Print the records exactly. Miss nothing.

*** Data for this task Section Begins ***

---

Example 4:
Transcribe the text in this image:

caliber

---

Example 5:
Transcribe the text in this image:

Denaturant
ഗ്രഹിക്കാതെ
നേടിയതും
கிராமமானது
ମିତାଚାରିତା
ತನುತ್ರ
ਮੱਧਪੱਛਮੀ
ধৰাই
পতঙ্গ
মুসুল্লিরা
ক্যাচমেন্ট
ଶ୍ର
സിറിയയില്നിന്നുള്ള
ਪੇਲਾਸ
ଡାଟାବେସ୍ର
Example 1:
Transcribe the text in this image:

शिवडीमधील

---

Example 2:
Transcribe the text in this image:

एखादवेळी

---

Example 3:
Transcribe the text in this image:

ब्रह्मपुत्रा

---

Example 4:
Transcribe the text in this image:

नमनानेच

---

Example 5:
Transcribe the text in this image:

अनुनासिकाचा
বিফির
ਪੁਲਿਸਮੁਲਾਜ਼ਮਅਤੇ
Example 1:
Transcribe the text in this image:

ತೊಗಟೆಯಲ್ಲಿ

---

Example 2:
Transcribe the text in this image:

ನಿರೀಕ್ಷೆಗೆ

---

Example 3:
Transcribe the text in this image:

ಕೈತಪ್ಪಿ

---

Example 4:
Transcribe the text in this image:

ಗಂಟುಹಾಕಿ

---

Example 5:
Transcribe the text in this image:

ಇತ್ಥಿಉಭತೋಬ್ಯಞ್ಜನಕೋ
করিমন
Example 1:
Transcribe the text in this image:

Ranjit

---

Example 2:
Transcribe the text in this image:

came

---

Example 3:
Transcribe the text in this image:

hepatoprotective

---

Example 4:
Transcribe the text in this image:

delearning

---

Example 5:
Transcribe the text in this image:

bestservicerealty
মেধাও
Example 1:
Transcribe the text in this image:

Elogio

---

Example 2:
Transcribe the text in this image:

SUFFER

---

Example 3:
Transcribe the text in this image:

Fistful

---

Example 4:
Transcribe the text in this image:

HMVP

*** Data for this task Section Ends ***

» Answer to this exercise:
---

Example 4:
Transcribe the text in this image:

caliber

---

Example 5:
Transcribe the text in this image:

Denaturant
ഗ്രഹിക്കാതെ
നേടിയതും
கிராமமானது
ମିତାଚାରିତା
ತನುತ್ರ
ਮੱਧਪੱਛਮੀ
ধৰাই
পতঙ্গ
মুসুল্লিরা
ক্যাচমেন্ট
ଶ୍ର
സിറിയയില്നിന്നുള്ള
ਪੇਲਾਸ
ଡାଟାବେସ୍ର
Example 1:
Transcribe the text in this image:

शिवडीमधील

---

Example 2:
Transcribe the text in this image:

एखादवेळी

---

Example 3:
Transcribe the text in this image:

ब्रह्मपुत्रा

---

Example 4:
Transcribe the text in this image:

नमनानेच

---

Example 5:
Transcribe the text in this image:

अनुनासिकाचा
বিফির
ਪੁਲਿਸਮੁਲਾਜ਼ਮਅਤੇ
Example 1:
Transcribe the text in this image:

ತೊಗಟೆಯಲ್ಲಿ

---

Example 2:
Transcribe the text in this image:

ನಿರೀಕ್ಷೆಗೆ

---

Example 3:
Transcribe the text in this image:

ಕೈತಪ್ಪಿ

---

Example 4:
Transcribe the text in this image:

ಗಂಟುಹಾಕಿ

---

Example 5:
Transcribe the text in this image:

ಇತ್ಥಿಉಭತೋಬ್ಯಞ್ಜನಕೋ
করিমন
Example 1:
Transcribe the text in this image:

Ranjit

---

Example 2:
Transcribe the text in this image:

came

---

Example 3:
Transcribe the text in this image:

hepatoprotective

---

Example 4:
Transcribe the text in this image:

delearning

---

Example 5:
Transcribe the text in this image:

bestservicerealty
মেধাও
Example 1:
Transcribe the text in this image:

Elogio

---

Example 2:
Transcribe the text in this image:

SUFFER

---

Example 3:
Transcribe the text in this image:

Fistful

---

Example 4:
Transcribe the text in this image:

HMVP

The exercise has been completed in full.